What is expected
Reproduce the SensorCam P4 project notes below from "Based on this" to "display environmental data.", word for word.

Source passage
***

Summary and selection suggestions

The comprehensive comparison results show that there is a significant gap between the two screens:

Advantages of Display A:

● Higher refresh rate and frame rate stability.

● Wider color gamut range and color expressiveness.

● Higher pixel density results in a delicate display effect.

● Support touch interaction functionality.

● Larger display area.

Advantages of Display B：

● Lower procurement costs.

● Simple interface, few occupied pins.

● Narrow bezel full lamination design.

Although Display A features a non-full lamination design and relatively wide bezels, these factors have limited impact on the actual user experience. Considering the high requirements of SensorCam P4 for display quality and user experience, we ultimately chose Display A as the screen solution for this project. Its excellent display performance and touch functionality will provide users with an interactive experience far superior to that of Display B, which is more in line with the project's positioning for high-quality visual presentation.
ESP32 P4 + Camera + Sensors = ？
08/22/2025 at 02:19 • 0 comments
During the development of AI cameras, we realized that the form of AI cameras is far more than just RGB or depth cameras. "Specialized cameras" such as single-point ranging and thermal imaging do not rely on complex image processing, yet they can directly capture key physical information like temperature and distance, providing us with a new perspective to observe the world. This inspired us: can we create a lightweight hardware device that makes these efficient sensing capabilities more user-friendly and directly integrates them with camera images or even AI detection results, thereby achieving a wide range of functions?

Based on this concept, we propose SensorCam P4 — a modular sensing device with a camera at its core. This device is based on the high-performance ESP32-P4 main control, and its core capabilities are realized through pluggable expansion backplanes. There is no need to reflash the firmware; you only need to insert the corresponding sensing module according to your needs to quickly expand the functions, such as:
- Insert a thermal imaging module, and you can real-time overlay or split-screen display thermal imaging images on the camera screen, automatically identify and mark abnormal areas such as high temperature/low temperature.
- Insert a laser ranging module, and the precise distance of the object as well as what the object is can be displayed in real-time on the screen.
- Insert temperature, humidity, and air pressure sensors to obtain and display environmental data.
- …
SensorCam P4 adopts a highly modular design, getting rid of the cumbersome drawbacks of traditional multi-sensor integration solutions and focusing on the in-depth integration of camera images and sensing data. The camera is no longer just "seeing colors"; it can also let you "see temperature", "see distance" and so on, making it easy to obtain multi-dimensional data. You can also customize and add various modules according to actual needs. The device can automatically identify the type of inserted sensor and load the corresponding exclusive UI interface. For example, in thermal imaging mode, you can choose to display in overlay or split-screen; in ranging mode, it displays values and aiming reference lines, etc. It looks roughly like this

Why choose ESP32 P4 as the main controller？

***

Data excerpts

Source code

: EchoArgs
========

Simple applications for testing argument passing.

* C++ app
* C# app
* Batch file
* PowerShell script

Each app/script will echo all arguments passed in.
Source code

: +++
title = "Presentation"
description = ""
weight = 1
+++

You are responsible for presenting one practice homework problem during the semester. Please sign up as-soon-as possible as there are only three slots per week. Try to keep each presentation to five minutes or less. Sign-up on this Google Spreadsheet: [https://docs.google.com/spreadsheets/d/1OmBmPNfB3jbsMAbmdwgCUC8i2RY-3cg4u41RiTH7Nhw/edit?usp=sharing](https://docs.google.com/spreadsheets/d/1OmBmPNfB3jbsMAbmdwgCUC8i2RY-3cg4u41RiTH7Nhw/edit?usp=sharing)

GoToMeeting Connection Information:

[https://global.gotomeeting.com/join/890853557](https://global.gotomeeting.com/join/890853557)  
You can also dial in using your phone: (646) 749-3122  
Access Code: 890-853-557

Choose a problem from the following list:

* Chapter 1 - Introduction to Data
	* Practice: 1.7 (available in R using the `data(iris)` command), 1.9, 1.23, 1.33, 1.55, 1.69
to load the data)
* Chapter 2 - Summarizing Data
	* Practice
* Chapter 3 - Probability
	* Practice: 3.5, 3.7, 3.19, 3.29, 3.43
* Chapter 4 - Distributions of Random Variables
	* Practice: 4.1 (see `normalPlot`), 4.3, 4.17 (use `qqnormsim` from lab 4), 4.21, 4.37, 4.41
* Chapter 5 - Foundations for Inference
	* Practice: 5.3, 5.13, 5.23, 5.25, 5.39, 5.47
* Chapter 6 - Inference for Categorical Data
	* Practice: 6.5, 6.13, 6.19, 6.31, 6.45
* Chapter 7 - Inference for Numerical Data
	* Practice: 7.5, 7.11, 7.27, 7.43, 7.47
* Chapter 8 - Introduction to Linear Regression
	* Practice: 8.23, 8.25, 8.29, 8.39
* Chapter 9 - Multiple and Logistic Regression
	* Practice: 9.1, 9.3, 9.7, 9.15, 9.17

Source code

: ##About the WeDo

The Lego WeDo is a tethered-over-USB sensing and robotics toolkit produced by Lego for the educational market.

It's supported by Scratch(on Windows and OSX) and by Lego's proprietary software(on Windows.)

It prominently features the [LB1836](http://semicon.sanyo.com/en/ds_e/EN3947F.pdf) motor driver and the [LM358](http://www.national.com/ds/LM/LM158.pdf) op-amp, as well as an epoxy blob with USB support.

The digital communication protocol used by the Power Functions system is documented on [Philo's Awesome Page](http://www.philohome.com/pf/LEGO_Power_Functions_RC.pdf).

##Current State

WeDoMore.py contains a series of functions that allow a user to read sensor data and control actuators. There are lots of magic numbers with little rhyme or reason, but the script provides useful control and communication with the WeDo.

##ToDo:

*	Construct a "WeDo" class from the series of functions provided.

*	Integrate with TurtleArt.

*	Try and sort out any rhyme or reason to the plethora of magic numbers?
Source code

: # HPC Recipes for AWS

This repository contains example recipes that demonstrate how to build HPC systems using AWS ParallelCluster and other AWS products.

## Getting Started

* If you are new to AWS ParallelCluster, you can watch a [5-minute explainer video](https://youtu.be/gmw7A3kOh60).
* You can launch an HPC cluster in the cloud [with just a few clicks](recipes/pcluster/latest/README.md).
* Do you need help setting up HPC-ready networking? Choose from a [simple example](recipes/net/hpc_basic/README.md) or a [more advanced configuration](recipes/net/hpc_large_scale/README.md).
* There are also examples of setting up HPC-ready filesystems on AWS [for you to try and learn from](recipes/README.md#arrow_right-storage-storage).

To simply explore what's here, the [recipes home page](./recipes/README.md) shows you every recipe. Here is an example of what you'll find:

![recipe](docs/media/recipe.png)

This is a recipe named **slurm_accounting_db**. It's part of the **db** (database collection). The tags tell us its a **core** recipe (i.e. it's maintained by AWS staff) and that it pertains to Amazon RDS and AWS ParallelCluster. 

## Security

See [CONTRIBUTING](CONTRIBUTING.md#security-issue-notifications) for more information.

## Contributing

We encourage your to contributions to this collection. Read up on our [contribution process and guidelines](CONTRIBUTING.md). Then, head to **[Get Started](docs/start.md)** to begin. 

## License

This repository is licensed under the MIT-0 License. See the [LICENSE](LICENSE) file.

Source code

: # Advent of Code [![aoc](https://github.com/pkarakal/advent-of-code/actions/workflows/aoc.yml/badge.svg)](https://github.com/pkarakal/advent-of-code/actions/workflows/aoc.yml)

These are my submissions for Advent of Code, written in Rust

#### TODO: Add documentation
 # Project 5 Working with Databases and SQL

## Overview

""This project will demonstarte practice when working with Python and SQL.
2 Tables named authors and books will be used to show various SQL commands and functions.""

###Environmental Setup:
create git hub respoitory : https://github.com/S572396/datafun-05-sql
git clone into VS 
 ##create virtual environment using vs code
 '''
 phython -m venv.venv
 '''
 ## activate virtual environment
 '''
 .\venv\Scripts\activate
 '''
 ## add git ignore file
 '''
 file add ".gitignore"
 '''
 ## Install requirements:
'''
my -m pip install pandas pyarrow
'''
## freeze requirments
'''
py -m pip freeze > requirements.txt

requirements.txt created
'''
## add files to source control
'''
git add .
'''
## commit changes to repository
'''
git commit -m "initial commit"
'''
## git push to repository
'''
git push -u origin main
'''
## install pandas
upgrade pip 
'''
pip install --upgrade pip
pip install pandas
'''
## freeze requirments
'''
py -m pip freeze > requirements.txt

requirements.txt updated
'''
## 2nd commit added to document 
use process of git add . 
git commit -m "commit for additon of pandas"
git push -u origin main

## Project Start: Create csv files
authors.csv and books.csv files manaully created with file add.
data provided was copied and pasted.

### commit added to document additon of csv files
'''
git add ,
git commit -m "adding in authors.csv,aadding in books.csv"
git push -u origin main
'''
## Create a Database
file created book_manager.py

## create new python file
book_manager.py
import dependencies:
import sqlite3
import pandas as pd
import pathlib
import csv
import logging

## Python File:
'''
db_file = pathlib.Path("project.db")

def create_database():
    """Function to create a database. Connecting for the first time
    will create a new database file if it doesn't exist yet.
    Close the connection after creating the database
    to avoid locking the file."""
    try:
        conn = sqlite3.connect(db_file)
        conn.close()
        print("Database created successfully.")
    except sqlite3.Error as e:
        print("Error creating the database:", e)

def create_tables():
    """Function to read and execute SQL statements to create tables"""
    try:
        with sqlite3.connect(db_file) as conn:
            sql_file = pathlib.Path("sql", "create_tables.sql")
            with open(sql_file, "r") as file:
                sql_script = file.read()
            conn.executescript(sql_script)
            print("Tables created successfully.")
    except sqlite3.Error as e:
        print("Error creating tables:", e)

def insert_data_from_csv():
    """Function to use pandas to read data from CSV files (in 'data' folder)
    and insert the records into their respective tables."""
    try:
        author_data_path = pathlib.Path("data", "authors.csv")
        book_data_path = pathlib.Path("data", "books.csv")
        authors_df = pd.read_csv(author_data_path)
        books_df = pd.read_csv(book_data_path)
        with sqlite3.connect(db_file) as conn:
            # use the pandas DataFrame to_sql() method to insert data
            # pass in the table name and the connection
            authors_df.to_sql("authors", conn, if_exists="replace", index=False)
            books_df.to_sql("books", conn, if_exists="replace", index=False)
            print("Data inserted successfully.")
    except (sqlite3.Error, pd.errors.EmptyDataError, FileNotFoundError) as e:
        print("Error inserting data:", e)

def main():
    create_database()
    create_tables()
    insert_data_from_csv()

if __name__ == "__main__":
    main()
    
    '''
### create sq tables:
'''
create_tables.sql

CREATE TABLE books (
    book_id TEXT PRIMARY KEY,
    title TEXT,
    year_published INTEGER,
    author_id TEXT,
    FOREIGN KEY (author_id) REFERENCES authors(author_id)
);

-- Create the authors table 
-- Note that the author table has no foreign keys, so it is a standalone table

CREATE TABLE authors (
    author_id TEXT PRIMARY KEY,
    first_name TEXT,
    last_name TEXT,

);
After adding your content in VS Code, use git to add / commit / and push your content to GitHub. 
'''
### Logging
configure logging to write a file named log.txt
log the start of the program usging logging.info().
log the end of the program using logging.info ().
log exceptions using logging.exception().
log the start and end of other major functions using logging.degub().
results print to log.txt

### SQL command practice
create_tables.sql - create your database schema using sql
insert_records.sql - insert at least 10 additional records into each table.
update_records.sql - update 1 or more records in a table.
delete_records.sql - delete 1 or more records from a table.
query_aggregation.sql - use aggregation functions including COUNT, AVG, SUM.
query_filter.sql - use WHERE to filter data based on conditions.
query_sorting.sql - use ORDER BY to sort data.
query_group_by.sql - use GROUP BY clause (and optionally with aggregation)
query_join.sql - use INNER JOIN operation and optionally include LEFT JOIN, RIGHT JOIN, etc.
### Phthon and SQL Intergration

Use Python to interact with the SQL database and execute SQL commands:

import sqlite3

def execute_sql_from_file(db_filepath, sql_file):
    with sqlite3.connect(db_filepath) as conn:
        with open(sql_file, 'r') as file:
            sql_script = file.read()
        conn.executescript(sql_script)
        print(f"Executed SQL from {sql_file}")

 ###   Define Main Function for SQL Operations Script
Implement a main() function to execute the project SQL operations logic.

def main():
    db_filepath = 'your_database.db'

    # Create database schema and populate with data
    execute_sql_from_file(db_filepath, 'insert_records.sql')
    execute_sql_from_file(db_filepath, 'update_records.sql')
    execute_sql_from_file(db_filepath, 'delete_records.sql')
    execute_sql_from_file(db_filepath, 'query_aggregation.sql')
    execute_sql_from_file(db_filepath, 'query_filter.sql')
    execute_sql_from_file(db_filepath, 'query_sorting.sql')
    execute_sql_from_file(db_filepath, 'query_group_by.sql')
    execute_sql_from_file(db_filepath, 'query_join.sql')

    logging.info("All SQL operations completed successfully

***

Result for this task
Based on this concept, we propose SensorCam P4 — a modular sensing device with a camera at its core. This device is based on the high-performance ESP32-P4 main control, and its core capabilities are realized through pluggable expansion backplanes. There is no need to reflash the firmware; you only need to insert the corresponding sensing module according to your needs to quickly expand the functions, such as:
- Insert a thermal imaging module, and you can real-time overlay or split-screen display thermal imaging images on the camera screen, automatically identify and mark abnormal areas such as high temperature/low temperature.
- Insert a laser ranging module, and the precise distance of the object as well as what the object is can be displayed in real-time on the screen.
- Insert temperature, humidity, and air pressure sensors to obtain and display environmental data.